Philippine monetary officials maintained key interest rates on Thursday as expected, given a “broadly unchanged” inflation environment.

Consumer price growth forecasts for this year to 2019 were also retained despite upside risks, the Bangko Sentral ng Pilipinas (BSP) announced.

In its final meeting for the year, the policymaking Monetary Board (MB) kept the central bank’s overnight reverse repurchase, overnight lending and overnight deposit rates at 3 percent, 3.5 percent and 2.5 percent, respectively.
Reserve requirement ratios were also kept at 20 percent.

“The Monetary Board’s decision is based on its assessment that the outlook for the inflation environment has been broadly unchanged,” central bank Governor Nestor Espenilla Jr. said in a statement read by Deputy Governor Diwa Guinigundo following the MB meeting.

The 2017, 2018 and 2019 inflation forecasts of 3.2 percent, 3.4 percent and 3.2 percent, respectively, were also maintained even as monetary authorities noted that the overall balance of risks remained tilted towards the upside due to possible crude price hikes.

“The impact of oil prices, even if it hits $60-65 per barrel, will not be enough to offset our inflation forecasts beyond the 2-4 percent target band,” Guinigundo said.

In the statement, Espenilla said that inflation expectations were still firmly anchored to the target over the policy horizon.

While there may be transitory effects from the proposed tax reform program, mitigation measures and the resulting improvement in output and productivity are expected to temper the impact over the medium term.

Proposed rice industry reforms involving the replacement of quantitative restrictions with tariffs and the deregulation of imports could serve to reduce inflation, Espenilla added.

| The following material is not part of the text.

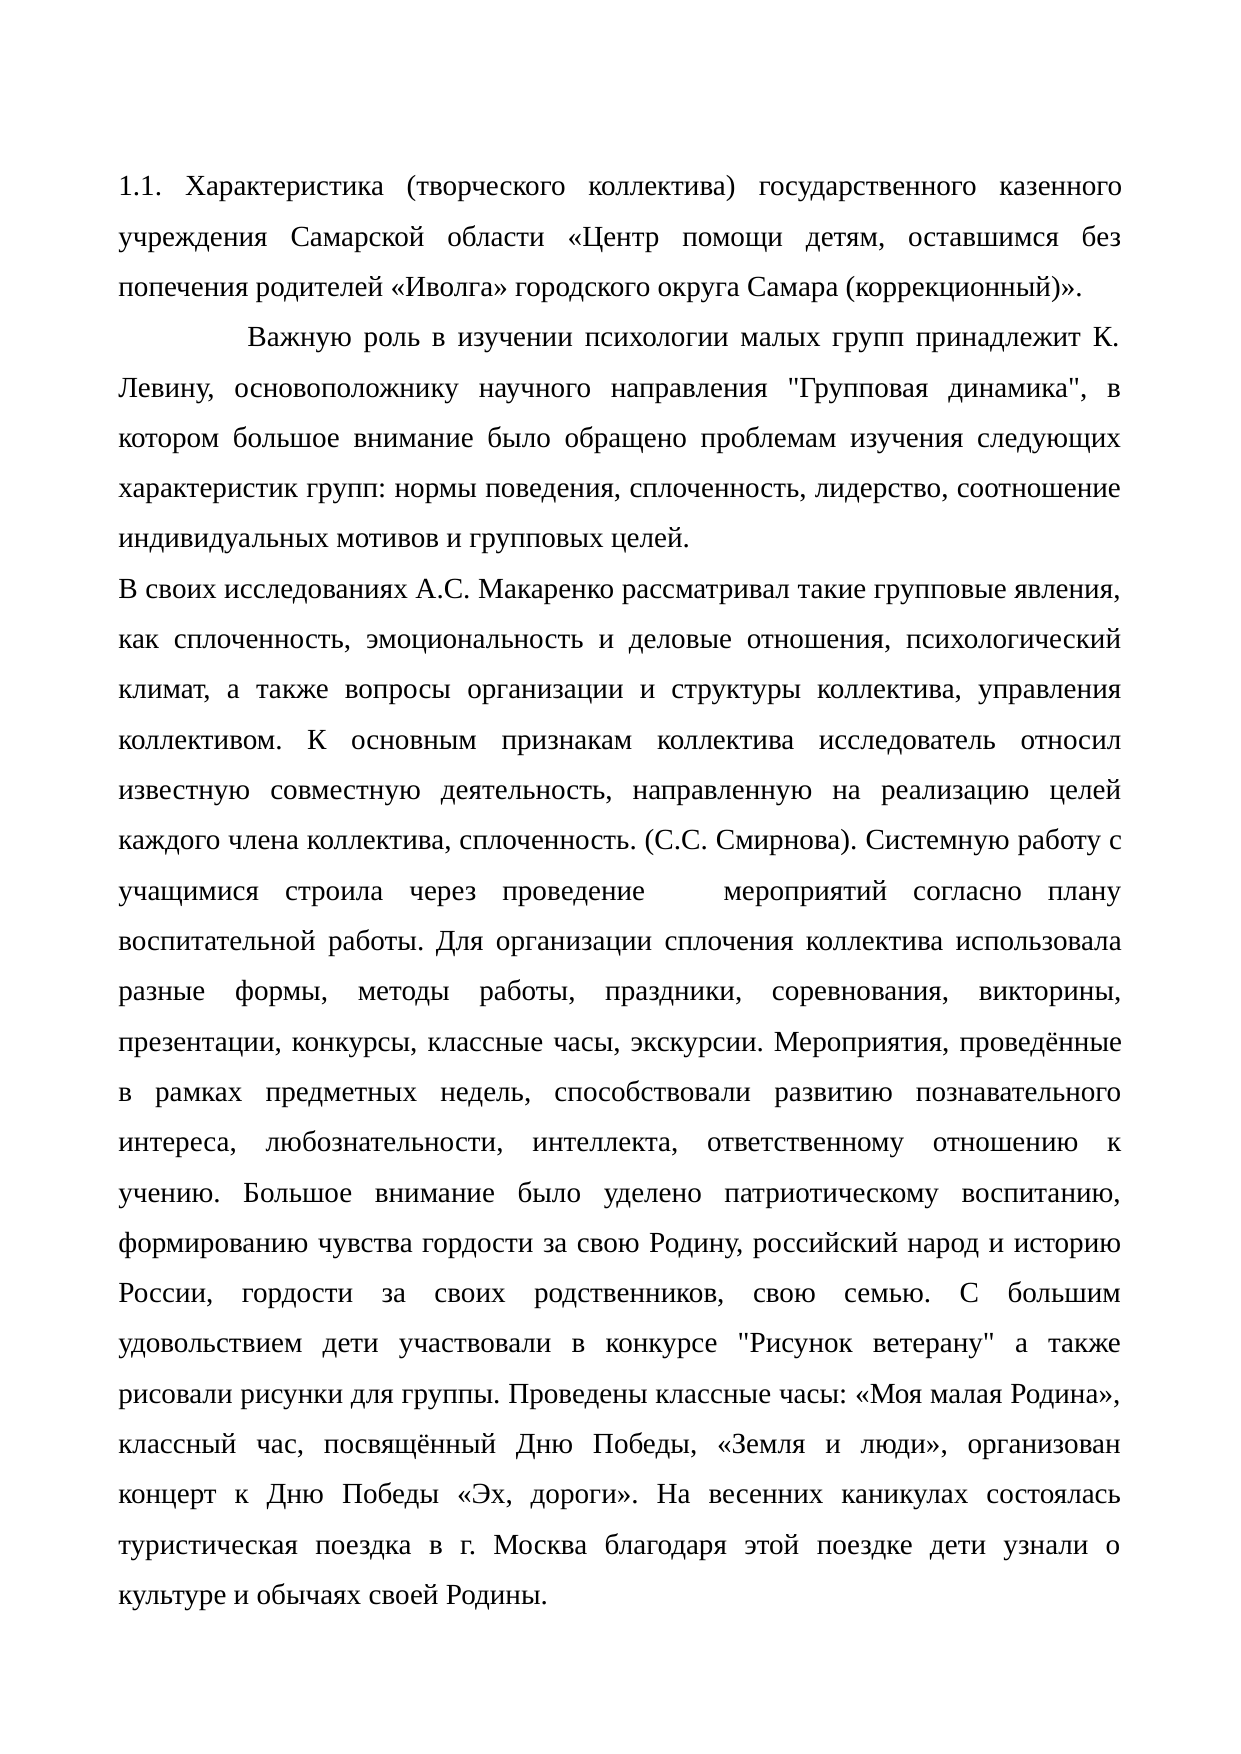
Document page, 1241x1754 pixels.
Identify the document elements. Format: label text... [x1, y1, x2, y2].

text Важную роль в изучении психологии малых групп принадлежит К. Левину, основоположнику научного направления "Групповая динамика", в котором большое внимание было обращено проблемам изучения следующих характеристик групп: нормы поведения, сплоченность, лидерство, соотношение индивидуальных мотивов и групповых целей. [118, 319, 1122, 554]
text В своих исследованиях А.С. Макаренко рассматривал такие групповые явления, как сплоченность, эмоциональность и деловые отношения, психологический климат, а также вопросы организации и структуры коллектива, управления коллективом. К основным признакам коллектива исследователь относил известную совместную деятельность, направленную на реализацию целей каждого члена коллектива, сплоченность. (С.С. Смирнова). Системную работу с учащимися строила через проведение мероприятий согласно плану воспитательной работы. Для организации сплочения коллектива использовала разные формы, методы работы, праздники, соревнования, викторины, презентации, конкурсы, классные часы, экскурсии. Мероприятия, проведённые в рамках предметных недель, способствовали развитию познавательного интереса, любознательности, интеллекта, ответственному отношению к учению. Большое внимание было уделено патриотическому воспитанию, формированию чувства гордости за свою Родину, российский народ и историю России, гордости за своих родственников, свою семью. С большим удовольствием дети участвовали в конкурсе "Рисунок ветерану" а также рисовали рисунки для группы. Проведены классные часы: «Моя малая Родина», классный час, посвящённый Дню Победы, «Земля и люди», организован концерт к Дню Победы «Эх, дороги». На весенних каникулах состоялась туристическая поездка в г. Москва благодаря этой поездке дети узнали о культуре и обычаях своей Родины. [118, 571, 1122, 1611]
text 1.1. Характеристика (творческого коллектива) государственного казенного учреждения Самарской области «Центр помощи детям, оставшимся без попечения родителей «Иволга» городского округа Самара (коррекционный)». [118, 168, 1122, 303]
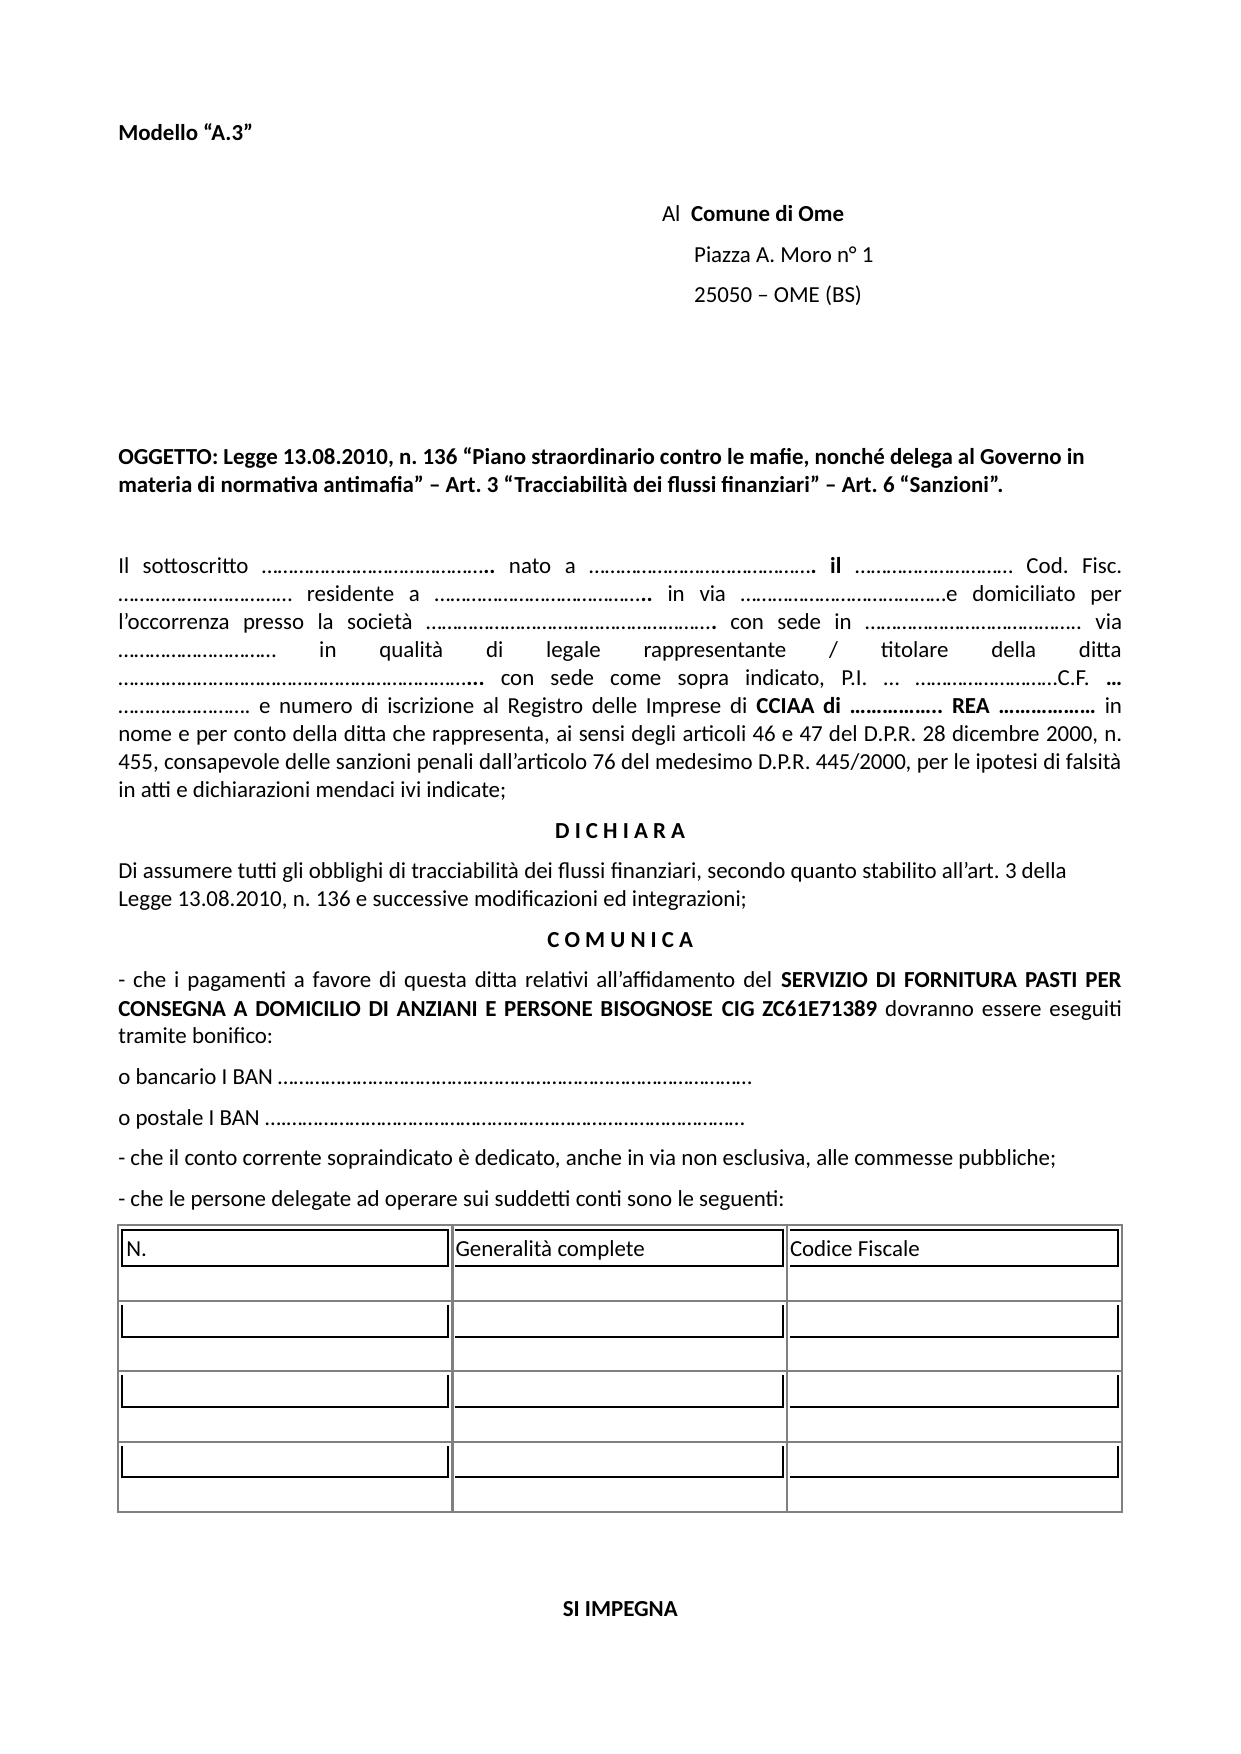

“The Monetary Board also observed that geopolitical tensions and lingering uncertainty over macroeconomic policies in advanced economies continue to pose downside risks to the near-term prospects for global economic growth,” he said.

The Monetary Board emphasized that prospects for domestic economic activity remained firm owing to buoyant consumer and business sentiment and ample liquidity.

As credit continues to expand in line with output growth, Espenilla said that monetary authorities remained watchful over evolving liquidity and credit conditions and their implications on price and financial stability.

“Based on these considerations, the Monetary Board believes that prevailing monetary policy settings should be kept,” he said.

He said the BSP would remain vigilant against any risks to the inflation outlook and would adjust policy settings as needed.

Steady rates seen

Policy rates, London-based research consultancy Capital Economics said, will likely remain on hold throughout 2018.

“We continue to think that the policy rate will remain unchanged at 3 percent over the course of next year,” Asia economist Alex Holmes said.

He noted overheating fears but said that gross domestic product growth was not exceptionally fast given the country’s level of development and was broadly in line with the estimated trend rate.

“Meanwhile, although there are some concerns about the amount of bank lending flowing into the property sector, most new credit is being directed towards productive new investments in infrastructure and manufacturing, which should boost long-run growth prospects,” he said.